Monday, July 27, 2009

Astoria, Oregon

Thursday 23 July

Hardware on the street at Sisters
Bit of a quiet day today. Pattern we're settling into is up and ready to roll early,
find a rural diner 20-40mls out of town for breakfast. Today's was at a town called Sisters. We pulled up to start with, to watch a family of deer walk across the side-street, behind a shop then across the main road, halting traffic both ways.

Today i got poached eggs, real pan fried hash brown, toast, and a 5 rasher bacon serve for US$8.45. Coffee's free, but awful, and you tend to have too much because they keep filling you up.

Over the Cascade Ranges
Over the Cascade Ranges, not ranges like Tararuas, but big hills, the road topping out around 4000', going down the other side at 65mph i got a roar at my left shoulder and turned to see a woman blatting past on her Harley, nazi helmet, and thin strap top.
People who wear armoured jackets round here are pussies. Most of the blokes are in T's. This is the land of the free after all.

Still, looks like traffic settles at 5mph above the speed limit, wherever. I get left behind most of the time, and spend most of the day on my own, which i'm pretty comfortable with. The bike’s going OK, the noise happens when it gets hot, i need to keep the speed up in the heat for better cooling. 97degF did i mention, yesterday? The tacho's red-lined at 8500 to 10000rpm. The bike does 80mh at 4200, to show you how restrained i'm being. Done 1500km so far, and i'm impressed how little it has cost for gas.

Detroit Lake
At the gas station further on at Detroit Lake, the woman at the till eyed me up with a smile and said you're too good looking to be a biker. Detroit Lake is a dam, about 5-10mls long. When summer's done, they drain it out, and it fills with snow over winter.

So, as we got lower, the redwoods gave way to sycamore-dappled highway
with red and blue wild pea flower along the verges, into Salem, Oregon
skip over Interstate-5, keep heading west toward the coast.

On the way to Tillamook
The farming’s a heap more serious here - 5 International header harvesters working in a line, stubble straw pressed and on the move, crops in the sun  ready for harvest.

At Tillamook, an old airforce base, stopped for the Blimp Museum -
during the war a base for blimps used for Pacific coast and fleet escort submarine patrol. There's only one hangar left now, the other burned down in 1992 - 1072' long, 15 stories high, 296' wide, 7acres in area the guide said,
built totally of wood, douglas fir milled locally, first one took a year, the second, 27 days! 

There are 6 doors at each end, each door weighing 30 tons rolling on railway lines. In the cafe there's a photo of the day some clever dick flew a plane through doors open each end. There's several oddity planes, but most memorable is a Grumman Tomcat, the swing-wing carrier jet retired from duty in 2006, it required 50 man hours maintenance for every 1 hour in flight service. The swing wings were computer controlled, out as the plane slowed down, and in as it speeded up.
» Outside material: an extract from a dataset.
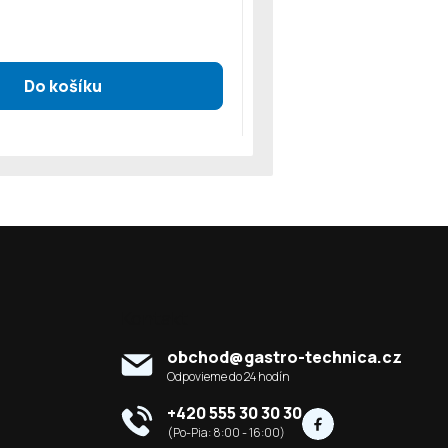
Kontakt
obchod
@
gastro-technica.cz
+420 555 30 30 30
Dairy farming district here.

Long time since breakfast - just had a 14oz rib-eye, best steak i've ever tasted
at a rather odd karaoke bar just up the corner. Have put in the hotel view off our room deck. The accommodation's been great. Ken says the difference between digs like this and winging it day to day between camping and motelling, if you can find them this time of year not booked out, is only about $1000 on a tour of this duration. The strain on relationships within the tour group arguing about where to camp, or try for accommodation, isn’t worth the saving. 

Snippets from the local rag:
Oregon state governor has just ratified the buckshee installation of power generating small windmill, solar heating, home insulation, and double-glazing to home-owners, the cost to be capitalised out on the monthly utilities account. How forward thinking is that! It’s not just the power and generation resource saving - there's the stimulus to related manufacturing industry.

The local environmental agency is mounting an investigation into how they can reduce soil nitrate contamination from urban septic tank systems...
alleluia...... an urban body putting the blame where it belongs, not dumping it on the farming community

That's it..
back home we have power companies who were so supportive at the start, they refused to credit for reverse metering.